The next day I bled.

I bled heavily, as was to be expected. I bled so much that I had to set up a pallet on the floor outside the bathroom in the house I shared with a roommate. Two of my friends kept me company for a few hours, distracting me with music and movies. Once my boyfriend got o work, he joined me. Every time I went to the bathroom I wondered, “Is this it? Is this my… baby? Embryo? Barely fertilized zygote?” I wouldn’t be able to see it anyway.

I wish I could say that my abortion served as an immediate turning point in my life, but it took several more years for me to begin processing my traumatic adolescence. Three years after my abortion, my boyfriend and I became pregnant for the second time. We were stable then, and I can’t articulate how different things felt. We welcomed the pregnancy.

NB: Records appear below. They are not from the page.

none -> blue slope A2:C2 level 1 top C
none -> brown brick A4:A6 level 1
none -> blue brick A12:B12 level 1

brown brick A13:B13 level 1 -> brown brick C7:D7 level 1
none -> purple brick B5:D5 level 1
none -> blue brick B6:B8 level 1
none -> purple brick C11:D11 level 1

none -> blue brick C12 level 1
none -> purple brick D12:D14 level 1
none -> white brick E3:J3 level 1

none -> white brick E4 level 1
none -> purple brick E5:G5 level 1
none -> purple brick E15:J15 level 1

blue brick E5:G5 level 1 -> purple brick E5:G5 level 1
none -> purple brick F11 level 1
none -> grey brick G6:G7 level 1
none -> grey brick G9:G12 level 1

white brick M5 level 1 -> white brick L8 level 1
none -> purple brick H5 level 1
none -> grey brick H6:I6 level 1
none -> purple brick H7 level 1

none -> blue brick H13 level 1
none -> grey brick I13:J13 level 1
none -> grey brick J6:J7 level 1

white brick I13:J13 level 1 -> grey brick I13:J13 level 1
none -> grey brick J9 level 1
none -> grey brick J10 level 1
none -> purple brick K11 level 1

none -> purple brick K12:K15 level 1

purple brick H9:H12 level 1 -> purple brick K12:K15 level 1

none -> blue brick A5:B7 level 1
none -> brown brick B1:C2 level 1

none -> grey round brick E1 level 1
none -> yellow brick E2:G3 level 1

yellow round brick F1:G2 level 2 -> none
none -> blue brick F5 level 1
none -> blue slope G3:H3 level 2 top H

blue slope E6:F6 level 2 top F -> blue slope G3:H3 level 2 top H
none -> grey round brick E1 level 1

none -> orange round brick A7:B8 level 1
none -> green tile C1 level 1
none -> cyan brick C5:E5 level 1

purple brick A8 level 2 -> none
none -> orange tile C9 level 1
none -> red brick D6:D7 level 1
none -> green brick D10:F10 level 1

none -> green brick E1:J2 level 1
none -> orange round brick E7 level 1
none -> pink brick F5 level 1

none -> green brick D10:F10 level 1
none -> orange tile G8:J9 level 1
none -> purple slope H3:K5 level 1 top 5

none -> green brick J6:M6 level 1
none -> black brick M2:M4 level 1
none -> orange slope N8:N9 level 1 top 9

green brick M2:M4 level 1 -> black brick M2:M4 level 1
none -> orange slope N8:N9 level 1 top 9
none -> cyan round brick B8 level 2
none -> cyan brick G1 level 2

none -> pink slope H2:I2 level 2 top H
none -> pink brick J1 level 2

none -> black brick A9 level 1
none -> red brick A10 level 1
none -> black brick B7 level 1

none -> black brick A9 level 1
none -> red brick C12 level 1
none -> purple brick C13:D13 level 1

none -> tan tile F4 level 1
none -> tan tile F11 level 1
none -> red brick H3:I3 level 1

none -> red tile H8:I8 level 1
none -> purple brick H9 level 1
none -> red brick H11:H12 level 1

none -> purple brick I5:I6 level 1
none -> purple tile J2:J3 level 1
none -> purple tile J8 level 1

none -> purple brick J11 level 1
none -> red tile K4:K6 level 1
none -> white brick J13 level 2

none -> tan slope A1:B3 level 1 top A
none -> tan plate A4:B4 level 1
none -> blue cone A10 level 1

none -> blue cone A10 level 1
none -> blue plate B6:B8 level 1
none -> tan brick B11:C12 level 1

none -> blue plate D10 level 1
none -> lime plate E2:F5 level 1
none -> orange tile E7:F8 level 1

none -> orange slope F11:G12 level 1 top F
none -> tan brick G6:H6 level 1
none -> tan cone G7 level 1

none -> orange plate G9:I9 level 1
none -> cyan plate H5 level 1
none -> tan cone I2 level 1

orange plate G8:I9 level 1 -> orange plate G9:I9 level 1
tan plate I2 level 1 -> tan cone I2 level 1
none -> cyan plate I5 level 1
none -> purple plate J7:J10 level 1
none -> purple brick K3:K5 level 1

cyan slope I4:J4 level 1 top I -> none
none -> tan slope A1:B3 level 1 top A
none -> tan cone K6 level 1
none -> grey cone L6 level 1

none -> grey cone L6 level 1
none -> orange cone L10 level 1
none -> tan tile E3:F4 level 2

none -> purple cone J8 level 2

Sometimes I wonder what my abortion baby would be like and then wonder if that is even healthy to think. I don’t regret having an abortion. I’m certain that if I’d kept the pregnancy, my life would not be what it is now. It would have undoubtedly become worse. I never felt able to openly discuss the abortion outside of a few close friendships, because I felt ashamed and stigmatized. I was used to feeling haunted by shameful, dark secrets. But as I become older, I become more comfortable in my skin and my choices. At this point, I refuse to feel ashamed of my abortion. It was a decision that allowed me control of my life and saved me from a life from poverty. I had an abortion and I am better for it, and I’m grateful to be a part of this movement and to share my truth.